When Howard University men’s basketball coach Kenneth Blakeney proposed selling equity in his program to private investors, many called it radical. Bold. Even risky. But a few months later, one of college sports’ biggest brands is taking a strikingly similar path—making Blakeney’s HBCU-born vision feel prophetic.
The University of Kentucky recently announced the creation of Champions Blue LLC, a first-of-its-kind restructuring of its athletic department into a limited liability company.The goal? Supercharge Name, Image, and Likeness (NIL) efforts and secure long-term financial firepower in a fast-shifting NCAA landscape.
Back in January, Blakeney—who led Howard to back-to-back MEAC championships in 2023 and 2024—outlined a plan to raise $100 million through private investment. His pitch: build infrastructure, fund NIL packages, and stabilize the program’s future without waiting on university coffers. The proposal hasn’t been formally adopted at Howard, but it lit a fire under conversations around HBCU funding models.
Kentucky’s version, now in motion, grants it the power to court corporate deals while maintaining public university oversight. Under Champions Blue LLC, UK coaches and staff remain state employees, but the program itself gains the flexibility of a private enterprise—potentially creating a major recruiting edge as NCAA policy shifts toward direct athlete compensation.
“The economics of college sports are changing faster than most schools can adapt,” said one Kentucky administrator. “This structure lets us lead rather than follow.”
And yet, it was Blakeney—coaching at an HBCU with a fraction of Kentucky’s resources—who had the foresight to think this way first.

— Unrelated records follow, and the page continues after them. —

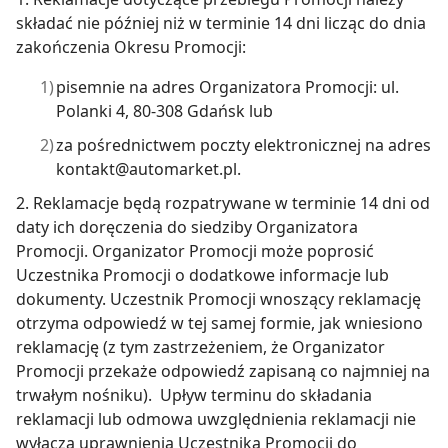
składać nie później niż w terminie 14 dni licząc do dnia
zakończenia Okresu Promocji:
pisemnie na adres Organizatora Promocji: ul.
Polanki 4, 80-308 Gdańsk lub
za pośrednictwem poczty elektronicznej na adres
kontakt@automarket.pl.
2. Reklamacje będą rozpatrywane w terminie 14 dni od
daty ich doręczenia do siedziby Organizatora
Promocji. Organizator Promocji może poprosić
Uczestnika Promocji o dodatkowe informacje lub
dokumenty. Uczestnik Promocji wnoszący reklamację
otrzyma odpowiedź w tej samej formie, jak wniesiono
reklamację (z tym zastrzeżeniem, że Organizator
Promocji przekaże odpowiedź zapisaną co najmniej na
trwałym nośniku). Upływ terminu do składania
reklamacji lub odmowa uwzględnienia reklamacji nie
wyłącza uprawnienia Uczestnika Promocji do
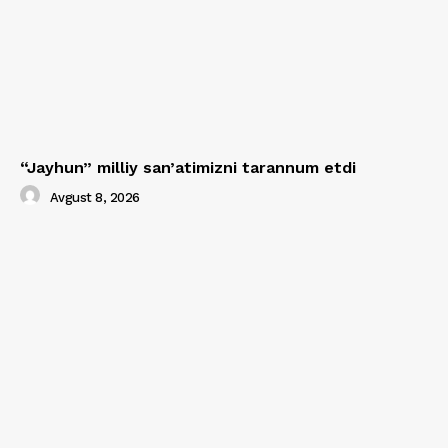
“Jayhun” milliy san’atimizni tarannum etdi
Avgust 8, 2026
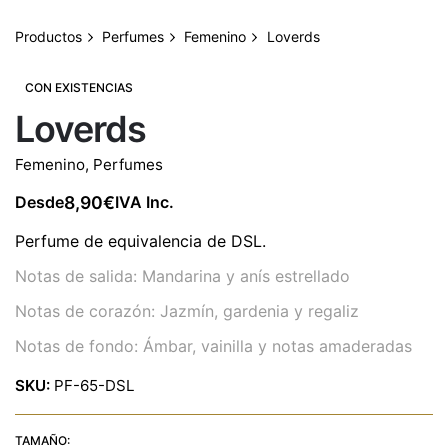
Productos
Perfumes
Femenino
Loverds
CON EXISTENCIAS
Loverds
Femenino
,
Perfumes
8,90
€
Desde
IVA Inc.
Perfume de equivalencia de DSL.
Notas de salida: Mandarina y anís estrellado
Notas de corazón: Jazmín, gardenia y regaliz
Notas de fondo: Ámbar, vainilla y notas amaderadas
SKU:
PF-65-DSL
TAMAÑO:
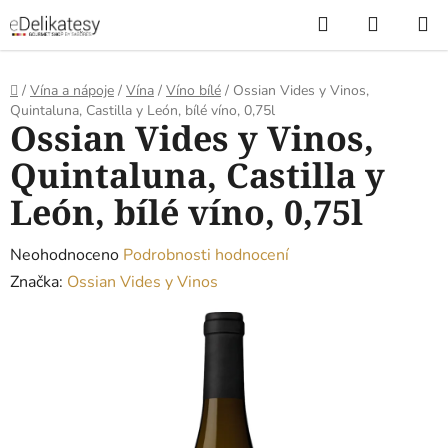
Přejít
Hledat
NÁKUP
na
KOŠÍK
obsah
Domů
/
Vína a nápoje
/
Vína
/
Víno bílé
/
Ossian Vides y Vinos,
Quintaluna, Castilla y León, bílé víno, 0,75l
Ossian Vides y Vinos,
Quintaluna, Castilla y
León, bílé víno, 0,75l
Průměrné
Neohodnoceno
Podrobnosti hodnocení
hodnocení
Značka:
Ossian Vides y Vinos
produktu
je
0,0
z
5
hvězdiček.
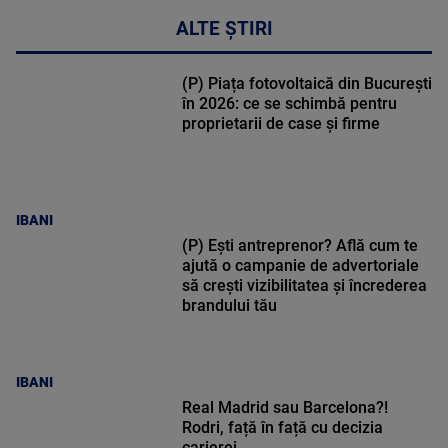
ALTE ȘTIRI
(P) Piața fotovoltaică din București
în 2026: ce se schimbă pentru
proprietarii de case și firme
IBANI
(P) Ești antreprenor? Află cum te
ajută o campanie de advertoriale
să crești vizibilitatea și încrederea
brandului tău
IBANI
Real Madrid sau Barcelona?!
Rodri, față în față cu decizia
carierei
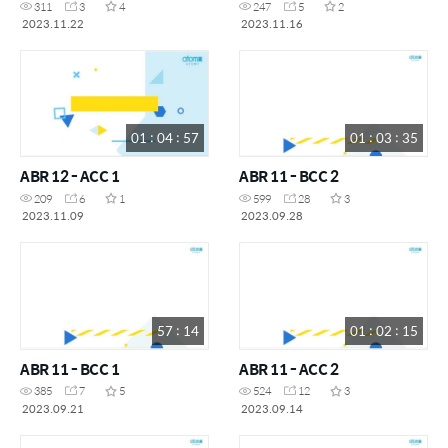
311
3
4
247
5
2
2023.11.22
2023.11.16
01 : 04 : 57
01 : 03 : 35
ABR 12 - ACC 1
ABR 11 - BCC 2
209
6
1
599
28
3
2023.11.09
2023.09.28
57 : 14
01 : 02 : 15
ABR 11 - BCC 1
ABR 11 - ACC 2
385
7
5
524
12
3
2023.09.21
2023.09.14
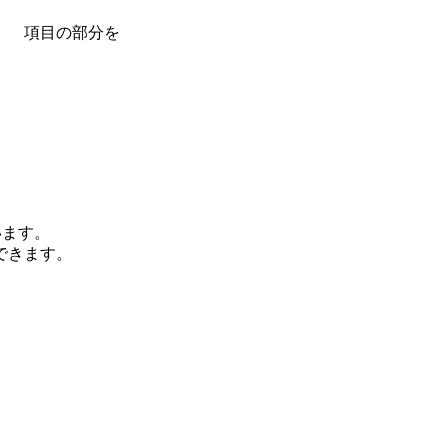
)』 項目の部分を
います。
できます。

Blakeney’s idea wasn’t just about dollars. It was about ownership. About building generational wealth for athletes, modernizing how we view collegiate sports programs, and giving schools like Howard a fighting chance in a stacked system.
Now, with Kentucky leading the charge, the rest of the nation is watching.
So should HBCUs.
Blakeney may not have inked the deal yet, but the blueprint is on the table. And if Power Four giants are following his lead, maybe it’s time HBCUs start investing in their own innovators.